TVP jest bez głowy
Rozmowa z Krystyną Mokrosińską, prezes Stowarzyszenia Dziennikarzy Polskich
Nie oburza Pani, że Telewizją Polską kieruje Tomasz Szatkowski, który wcześniej weryfikował WSI, był wiceprezesem firmy handlującej bronią i szefem sekretariatu ministra Przemysława Gosiewskiego. To są wystarczające kwalifikacje na takie stanowisko?
Przez dwa miesiące i tak wiele nie zdziała. Oczywiście, człowiekowi telewizji, znającemu jej mechanizmy, byłoby łatwiej. Największym problemem TVP nie jest jednak głowa, ten czy inny prezes, ale rozdęte struktury na średnim szczeblu. Im trzeba się przyjrzeć, zbadać czy robią coś pożytecznego i ile kosztują firmę.
Ryba psuje się od głowy.
Tylko że TVP jest właściwie bez głowy. Nie można wymagać zmian strukturalnych od kogoś, kto przychodzi tylko na dwa miesiące. Tyle czasu wystarcza, aby się po telewizji rozejrzeć – o ile prezes zdecyduje się zejść z dziewiątego piętra i zobaczyć, co się dzieje na dole.
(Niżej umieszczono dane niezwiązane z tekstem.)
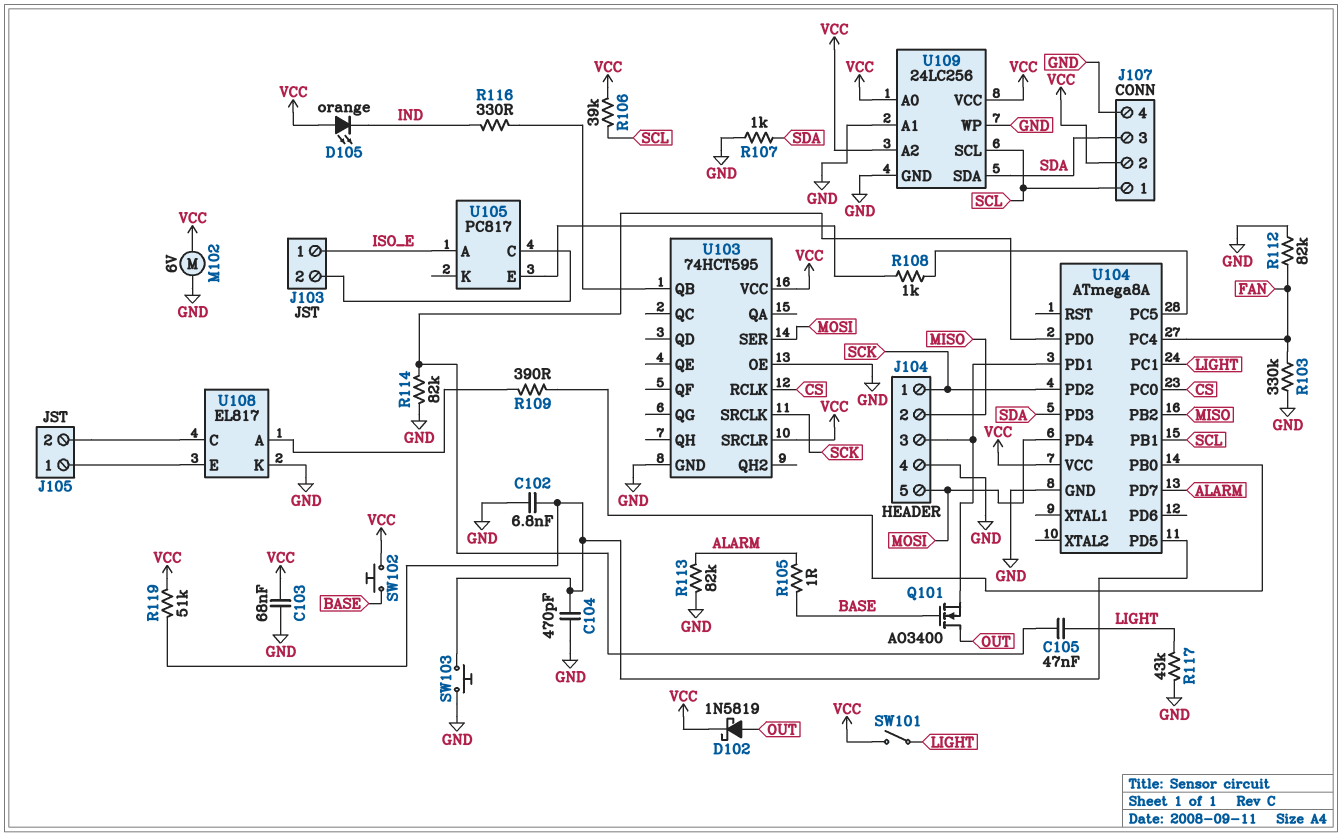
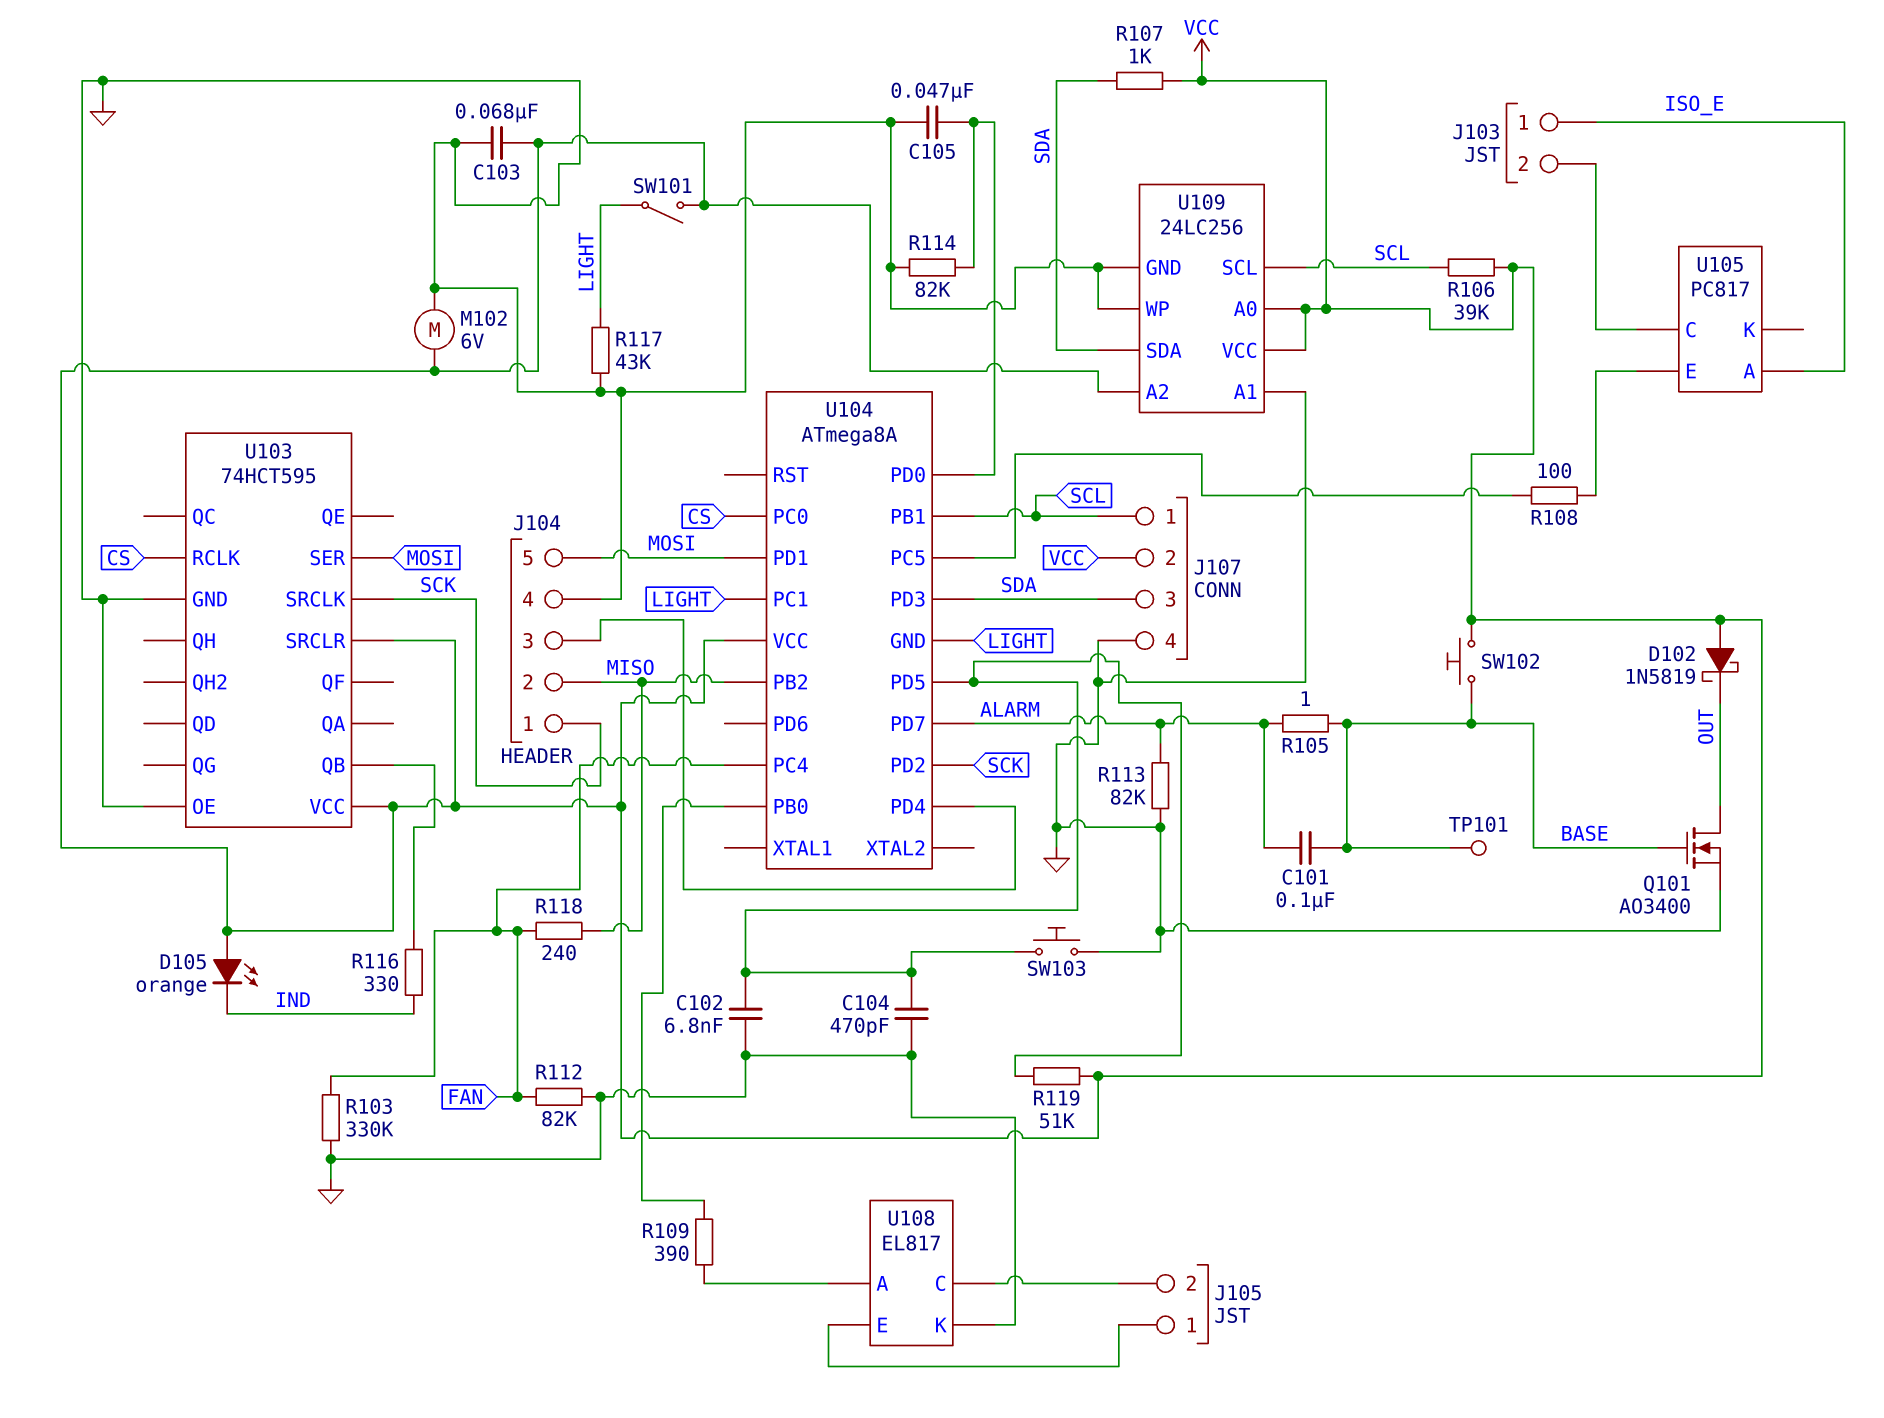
C101: none -> 100nF (ALARM, BASE)
C105: 47nF (LIGHT, U104/PD0) -> 47nF (GND, U104/PD0)
D102: schottky 1N5819 (A OUT, K VCC) -> schottky 1N5819 (A VCC, K OUT)
Q101: NMOS AO3400 (G BASE, D OUT, S J104/3) -> NMOS AO3400 (G BASE, D OUT, S GND)
R107: 1k (GND, SDA) -> 1k (SDA, VCC)
R108: 1k (U104/PC5, U105/E) -> 100 (U104/PC5, U105/E)
R118: none -> 240 (FAN, MISO)
TP101: none -> test point (BASE)
U104 pin GND: GND -> LIGHT
U104 pin PD1: J104/3 -> MOSI
U104 pin PD4: MOSI -> J104/3

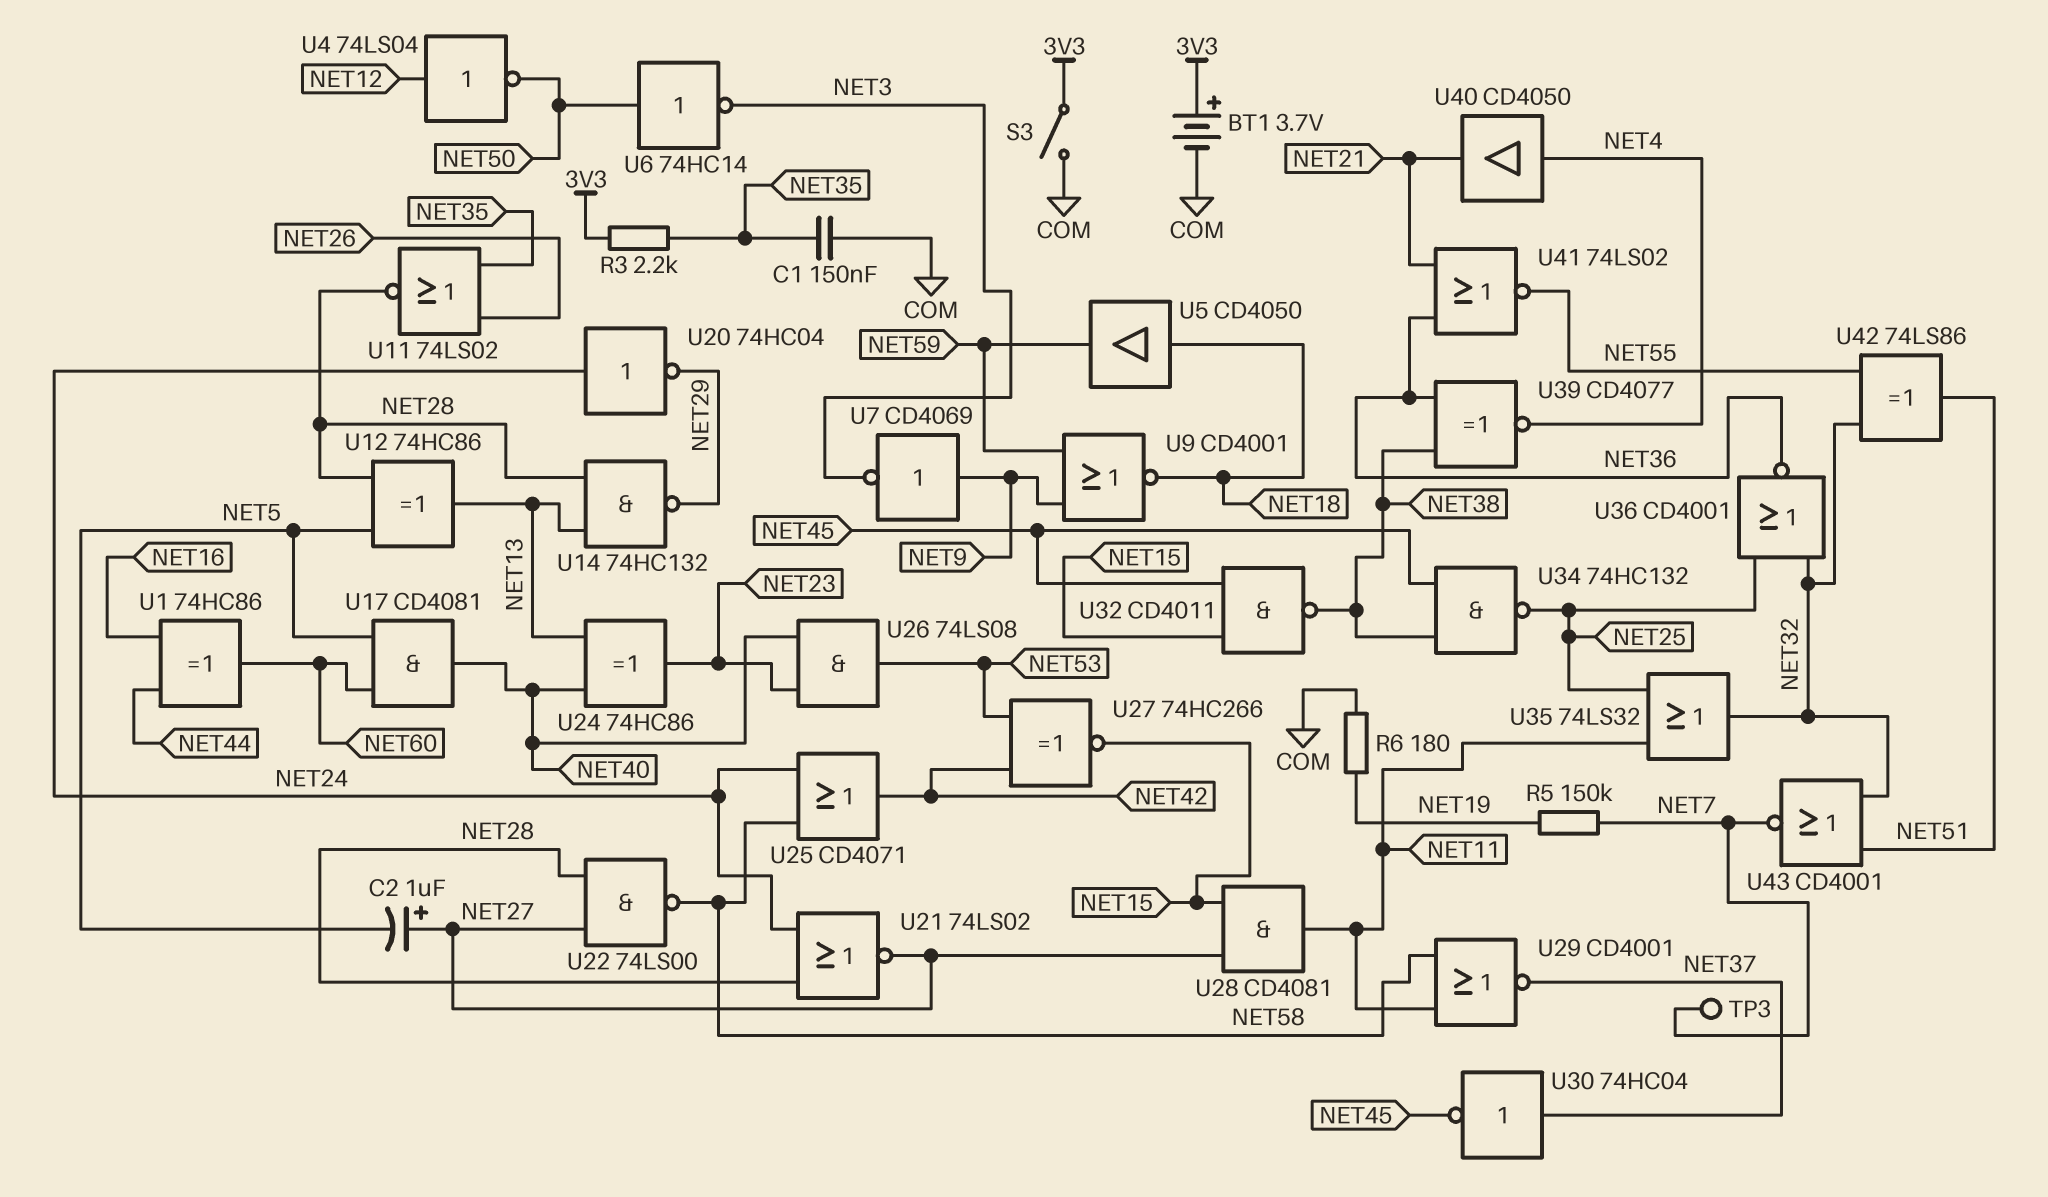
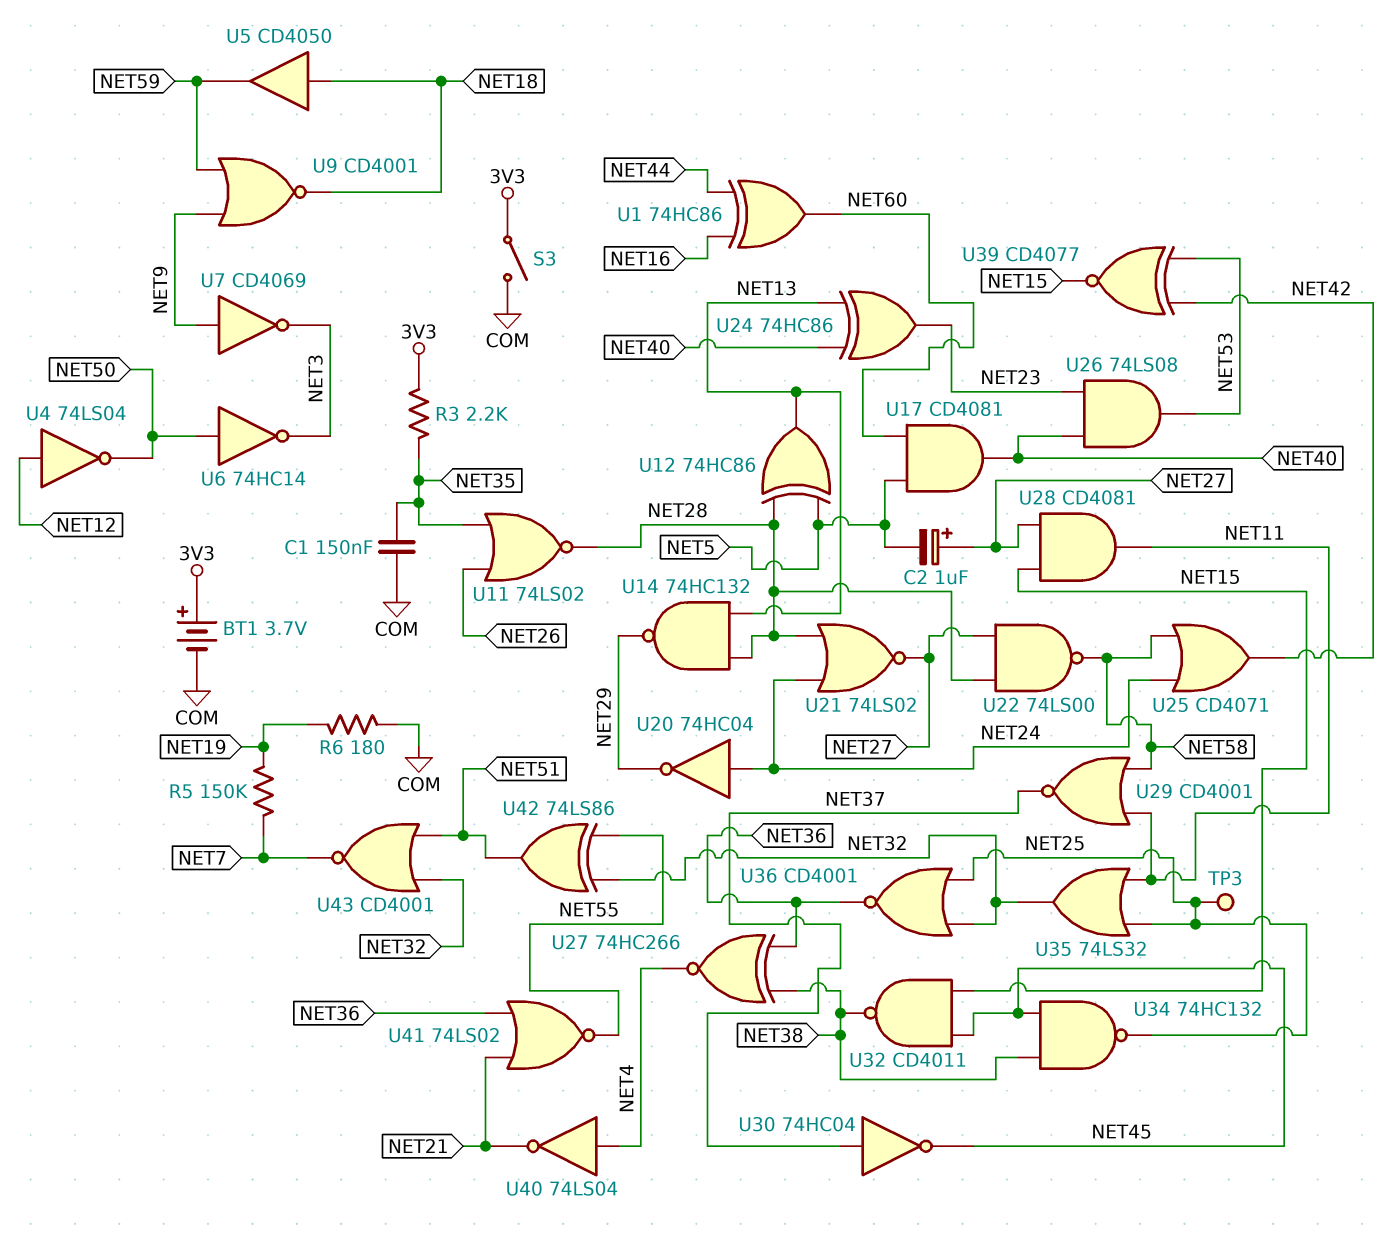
TP3: test point (NET7) -> test point (NET25)
U27: XNOR 74HC266 (in NET42, in NET53, out NET15) -> XNOR 74HC266 (in NET36, in NET38, out NET4)
U39: XNOR CD4077 (in NET36, in NET38, out NET4) -> XNOR CD4077 (in NET42, in NET53, out NET15)
U40: buffer CD4050 (in NET4, out NET21) -> NOT 74LS04 (in NET4, out NET21)

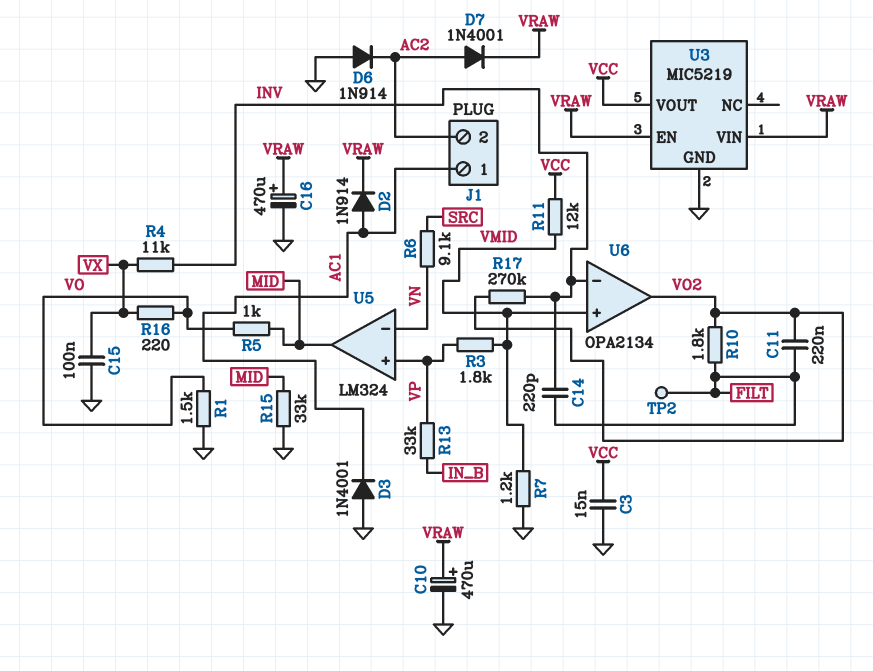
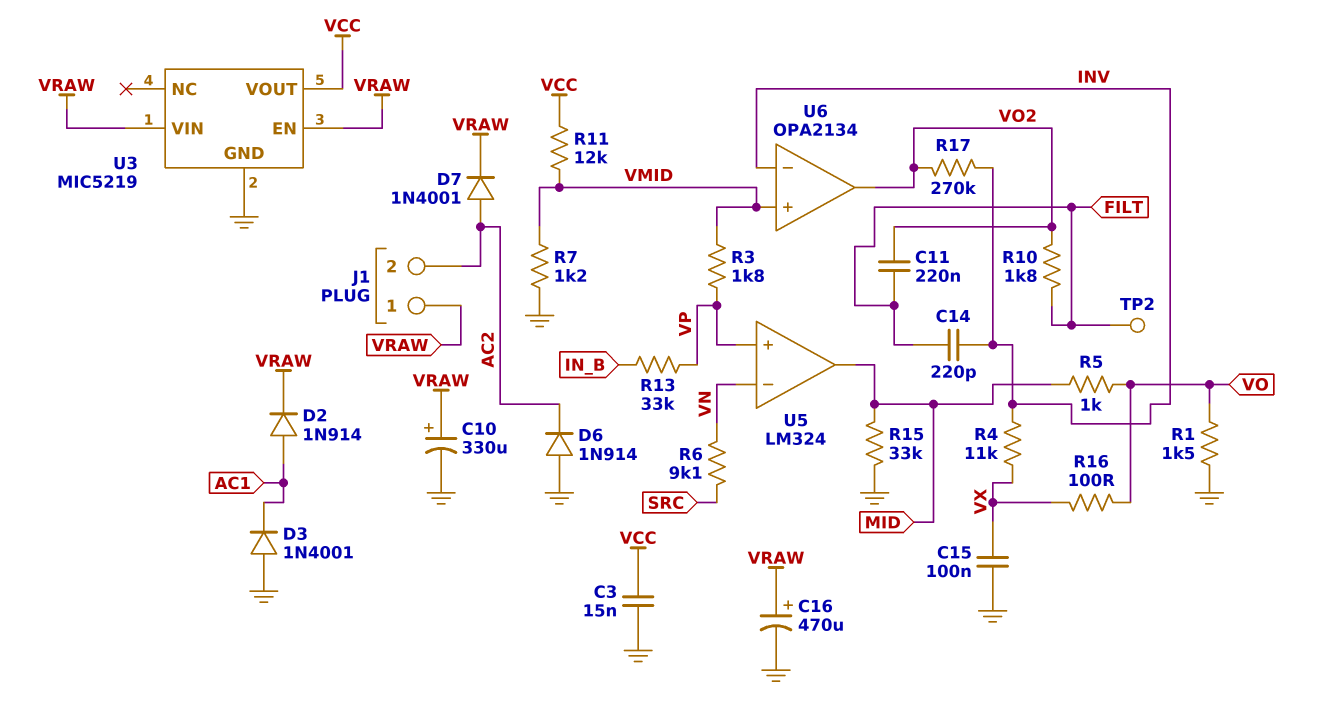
C10: 470uF (plus VRAW, minus GND) -> 330uF (plus VRAW, minus GND)
J1 pin 1: AC1 -> VRAW
R16: 220 (VO, VX) -> 100 (VO, VX)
Dociekając przyczyn rezygnacji poprzedniego prezesa, Bogusława Szwedo, media pisały, że „był za miękki w negocjacjach z SLD”. Czy zadaniem prezesa telewizji publicznej jest prowadzenie twardych rozgrywek międzypartyjnych?
To fakt, że telewizja publiczna jest upolityczniona. Chociaż nie znamy prawdziwych powodów rezygnacji poprzedniego prezesa. Tylko naprawdę nie jest to największy problem. Dopóki telewizja będzie obciążona tabunami urzędników z różnych rozdań, dopóki będzie funkcjonować jak fabryka śrubek, a dziennikarze nie będą mieli nic do powiedzenia, nic się nie zmieni na lepsze. Zmiana prezesa bez zmiany struktury nie będzie żadną zmianą.
O Szatkowskim pisze się „PiS-owski członek rady nadzorczej”. O TVP – że została podzielona między PiS a SLD. Nikogo nie dziwi, że piszemy o niej jak o łupie polityków?
To już nie oburza, bo za często się takie sformułowania powtarza. One straciły przez to swoją rangę, a my zobojętnieliśmy.
Pracownicy TVP też zobojętnieli. Kryją się w swoich pokoikach i starają nie narażać kolejnym szefom.
To prawda. Bardzo wiele osób ma już wszystkiego dosyć. Chcą tylko doczekać emerytury albo lepszych czasów. Niestety, coraz mniej jest tych, którzy mają jeszcze zapał, by lepsze czasy przybliżyć.
Przy okazji zmiany prezesa anulowano konkurs na nowy zarząd TVP. Mówi się, że po to, by inaczej podzielić władzę w telewizji między PiS a SLD. Da się upartyjnić TVP jeszcze bardziej?
Taniec polityków wokół telewizji trwa od lat. I nie sposób go zatrzymać – w obecnej sytuacji prawnej, przy obowiązującej ustawie medialnej. Toczą się szachowe rozgrywki: jedni coś blokują, drudzy za czymś głosują… Jak w Sejmie. Dlatego chcielibyśmy otwartej debaty kandydatów do zarządu. SDP może ją zorganizować. Niech ludzie zobaczą, kto ma kierować TVP. Przecież telewizja publiczna to nie jest tylko sprawa kilku panów z rady nadzorczej.
A nie myśli Pani, że z tym konkursem, o którym wszyscy wiedzą, że jest fikcyjny, to zawracanie głowy?
Wszyscy tak mówią. Na razie myślimy pozytywnie. Ale jeśli prezes zostanie wybrany w tajemnicy przed społeczeństwem, będziemy protestować.
Jak? Oflagujecie się?
Niech pani nie żartuje. Oflagowanie się nic nie da. Nie chcę zdradzać naszych planów, ale rozmawiamy o tym z różnymi organizacjami. Między innymi z Porozumieniem ”Łazienki Królewskie” i organizacjami skupionymi wokół nagrody Pro publico bono.